Go back to the first grant of the day, and take some notes. Remember something that you don't want to forget about the grant you're writing - go and add it to the current draft. E-mail your coral colleague in Puerto Rico back because you're still undecided about what coral species to focus the proposal on - what are his thoughts?
Stop for a minute, walk out onto the deck, and ponder how in the hell you're going to get everything done.
But in the garden, the tea olive (Osmanthus fragrans) is in bloom. Tonight, walking out on the deck, I could smell the familiar and wonderful fragrance - screaming that summer is finally over, to come back outside, to spend a little time sitting on the teak folding chair at the small table and smell ME. Shortly after moving to Charleston, during one of my first evening walks downtown - I smelled the most incredible fragrance that I didn't recognize - and soon thereafter I discovered that it was tea olive. Often more shrub-like - the one that I smelled for the first time looked more like a small evergreen tree (not shrub-like at all) - and so I purchased a small one (about 1' tall). Now, 12 years later, it's about 15' tall and tree-like. Birds nest in it each spring, and when it's in bloom, my garden is filled with it's wonderful fragrance.
Take a few deep breaths. Go back inside. Print out the next grant to review.
Thanks Pam! I'd completely forgotten about tea olives. I now have one adorning the back porch steps, awaiting planting.
Posted by: JanetLee | 27 September 2006 at 10:35 AM
JanetLee: Get that tea olive planted! They're just so wonderful.
Posted by: Pam | 27 September 2006 at 09:28 PM
Is this also called Sweet Olive?? I can't find the tag anymore, but think that's how it was sold to me. I grew it in a pot for a few years, then planted it near the patio. Mine doesn't start blooming this early in the year, but makes lovely fragrant flowers from Thanksgiving off-and-on through early spring.
Annie
Posted by: Annie in Austin | 28 September 2006 at 10:43 PM
Yes - I think sweet olive is another name for the same shrub/tree. In this part of the world, I generally hear tea olive - perhaps sweet olive is a Texas thing. Mine blooms from now until sometime in the spring.

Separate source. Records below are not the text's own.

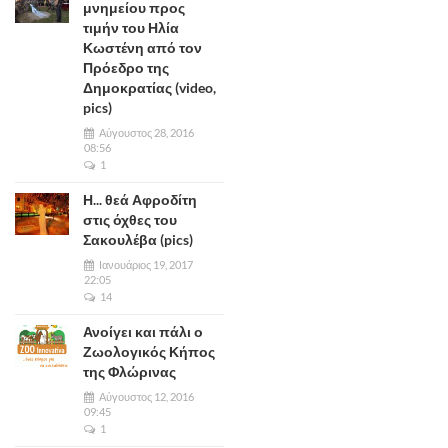
μνημείου προς
τιμήν του Ηλία
Κωστένη από τον
Πρόεδρο της
Δημοκρατίας (video,
pics)
Αύγουστος 28, 2016
08:56
1
Η... θεά Αφροδίτη
στις όχθες του
Σακουλέβα (pics)
Ιανουάριος 19, 2017
22:05
14
Ανοίγει και πάλι ο
Ζωολογικός Κήπος
της Φλώρινας
Αύγουστος 12, 2016
09:45
1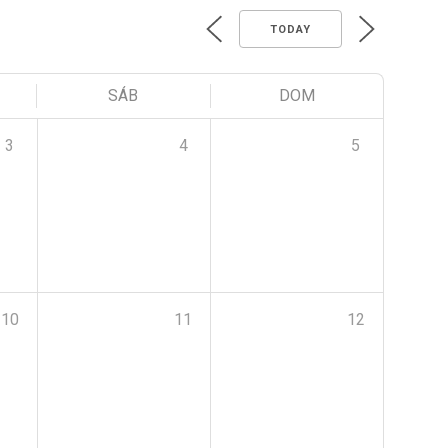
TODAY
SÁB
DOM
3
4
5
10
11
12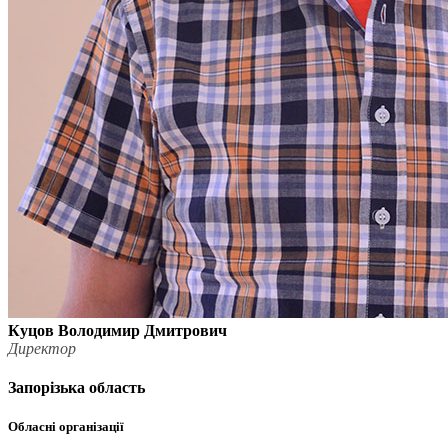
Куцов Володимир Дмитрович
Директор
Запорізька область
Обласні організації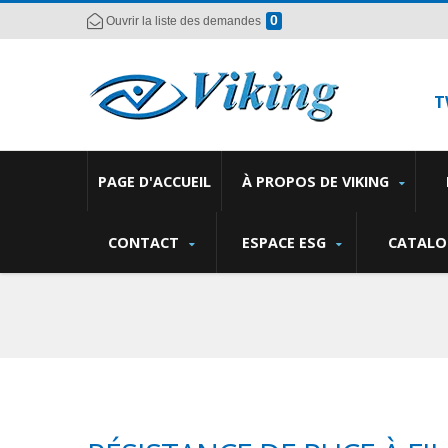
0
Ouvrir la liste des demandes
T
PAGE D'ACCUEIL
À PROPOS DE VIKING
CONTACT
ESPACE ESG
CATALO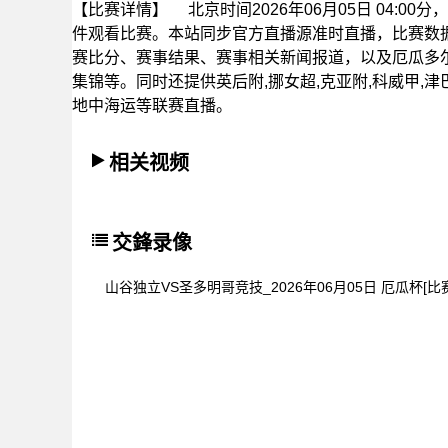
【比赛详情】
北京时间2026年06月05日 04:
件观看比赛。本站同步官方直播源准时直播，比赛数
赛比分、赛事结果、赛事相关新闻报道，以及厄瓜多
集锦等。同时还提供英后附,挪女超,克亚附,科威甲,津巴
地中海运等联赛直播。
相关视频
交鋒录像
山谷独立VS圣多明哥竞技_2026年06月05日 厄瓜杯[比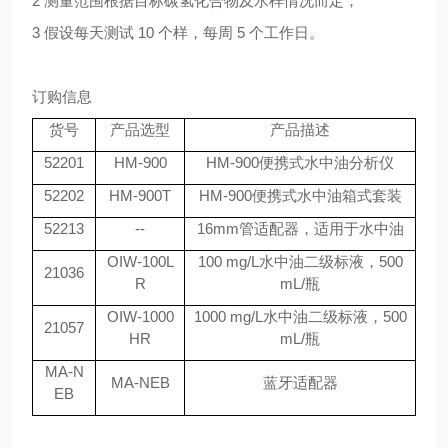
2 测量范围根据目标碳氢化合物及水样情况而定；
3 假设每天测试 10 个样，每周 5 个工作日。
订购信息
货号
产品选型
产品描述
52201
HM-900
HM-900便携式水中油分析仪
52202
HM-900T
HM-900便携式水中油箱式套装
52213
--
16mm管适配器，适用于水中油
OIW-100L
100 mg/L水中油二级标液，500
21036
R
mL/瓶
OIW-1000
1000 mg/L水中油二级标液，500
21057
HR
mL/瓶
MA-N
MA-NEB
蓝牙适配器
EB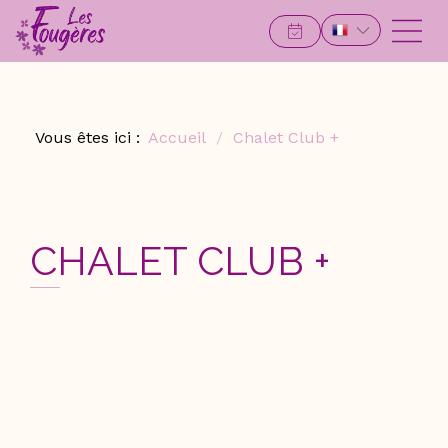
Vous êtes ici :
Accueil
Chalet Club +
CHALET CLUB +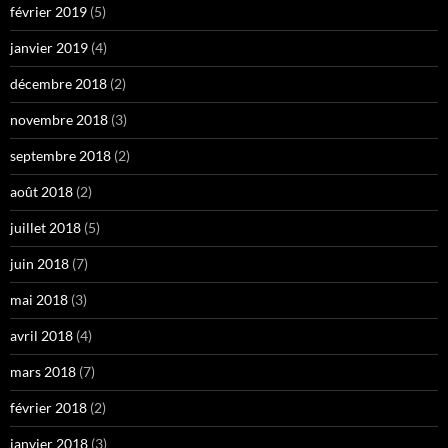
février 2019
(5)
janvier 2019
(4)
décembre 2018
(2)
novembre 2018
(3)
septembre 2018
(2)
août 2018
(2)
juillet 2018
(5)
juin 2018
(7)
mai 2018
(3)
avril 2018
(4)
mars 2018
(7)
février 2018
(2)
janvier 2018
(3)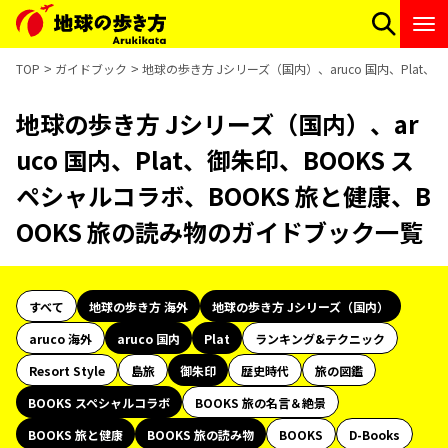
TOP
ガイドブック
地球の歩き方 Jシリーズ（国内）、aruco 国内、Plat
地球の歩き方 Jシリーズ（国内）、ar
uco 国内、Plat、御朱印、BOOKS ス
ペシャルコラボ、BOOKS 旅と健康、B
OOKS 旅の読み物のガイドブック一覧
すべて
地球の歩き方 海外
地球の歩き方 Jシリーズ（国内）
aruco 海外
aruco 国内
Plat
ランキング&テクニック
Resort Style
島旅
御朱印
歴史時代
旅の図鑑
BOOKS スペシャルコラボ
BOOKS 旅の名言＆絶景
BOOKS 旅と健康
BOOKS 旅の読み物
BOOKS
D-Books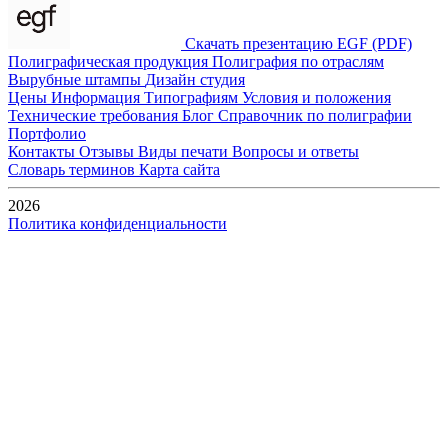
Скачать презентацию EGF (PDF)
Полиграфическая продукция
Полиграфия по отраслям
Вырубные штампы
Дизайн студия
Цены
Информация
Типографиям
Условия и положения
Технические требования
Блог
Справочник по полиграфии
Портфолио
Контакты
Отзывы
Виды печати
Вопросы и ответы
Словарь терминов
Карта сайта
2026
Политика конфиденциальности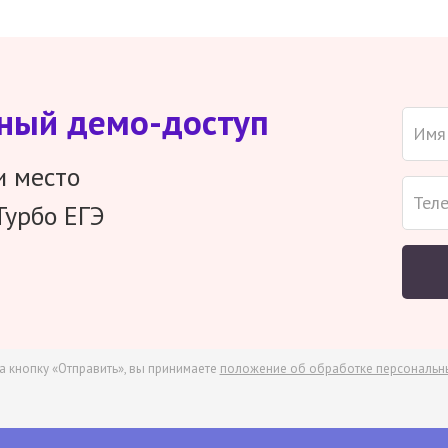
тный демо-доступ
и место
Турбо ЕГЭ
а кнопку «Отправить», вы принимаете
положение об обработке персональн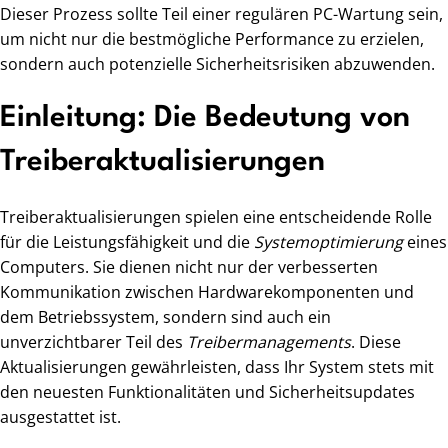
Dieser Prozess sollte Teil einer regulären PC-Wartung sein,
um nicht nur die bestmögliche Performance zu erzielen,
sondern auch potenzielle Sicherheitsrisiken abzuwenden.
Einleitung: Die Bedeutung von
Treiberaktualisierungen
Treiberaktualisierungen spielen eine entscheidende Rolle
für die Leistungsfähigkeit und die
Systemoptimierung
eines
Computers. Sie dienen nicht nur der verbesserten
Kommunikation zwischen Hardwarekomponenten und
dem Betriebssystem, sondern sind auch ein
unverzichtbarer Teil des
Treibermanagements
. Diese
Aktualisierungen gewährleisten, dass Ihr System stets mit
den neuesten Funktionalitäten und Sicherheitsupdates
ausgestattet ist.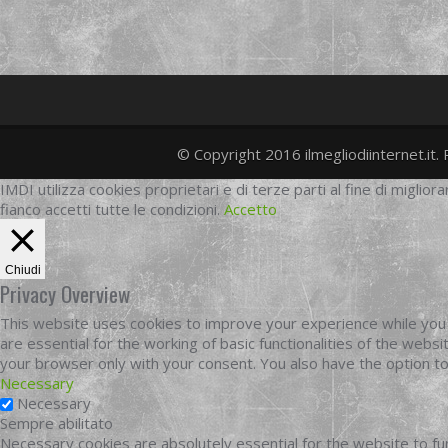
© Copyright 2016 ilmegliodiinternet.it. 
IMDI utilizza cookies proprietari e di terze parti al fine di migliora
fianco accetti tutte le condizioni.
Accetto
Chiudi
Privacy Overview
This website uses cookies to improve your experience while you 
are essential for the working of basic functionalities of the web
your browser only with your consent. You also have the option t
Necessary
Necessary
Sempre abilitato
Necessary cookies are absolutely essential for the website to fun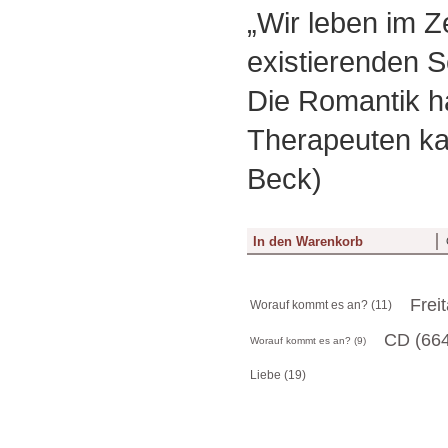
„Wir leben im Ze
existierenden S
Die Romantik ha
Therapeuten kas
Beck)
Frei
Worauf kommt es an? (11)
CD (664
Worauf kommt es an? (9)
Liebe (19)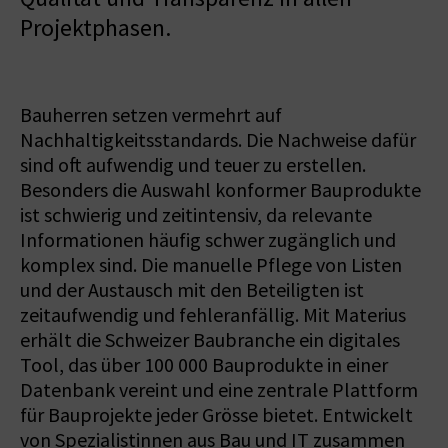
Projektphasen.
Bauherren setzen vermehrt auf
Nachhaltigkeitsstandards. Die Nachweise dafür
sind oft aufwendig und teuer zu erstellen.
Besonders die Auswahl konformer Bauprodukte
ist schwierig und zeitintensiv, da relevante
Informationen häufig schwer zugänglich und
komplex sind. Die manuelle Pflege von Listen
und der Austausch mit den Beteiligten ist
zeitaufwendig und fehleranfällig. Mit Materius
erhält die Schweizer Baubranche ein digitales
Tool, das über 100 000 Bauprodukte in einer
Datenbank vereint und eine zentrale Plattform
für Bauprojekte jeder Grösse bietet. Entwickelt
von Spezialistinnen aus Bau und IT zusammen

Posted by: Pam | 29 September 2006 at 04:45 PM
Pam, we're only about 200 miles north of you and our Osmanthus just bloomed as well. invested in a 3-footer 2 years ago and it's almost 5 feet now. Agreed that there is nothing like that lovely fragrance. I'll bet Charleston is spectacular this time of year.
Posted by: Abel Pharmboy | 02 October 2006 at 06:31 PM
A.P.: Welcome! Yes, Charleston's not too bad this time of year (it's my favorite time here) - I'm glad that your Osmanthus is blooming (they only get bigger and better!).
Posted by: Pam | 02 October 2006 at 10:19 PM
Does anyone know how or if you can force a sweet olive to bloom. It would be nice to have the fragrence a lot longer.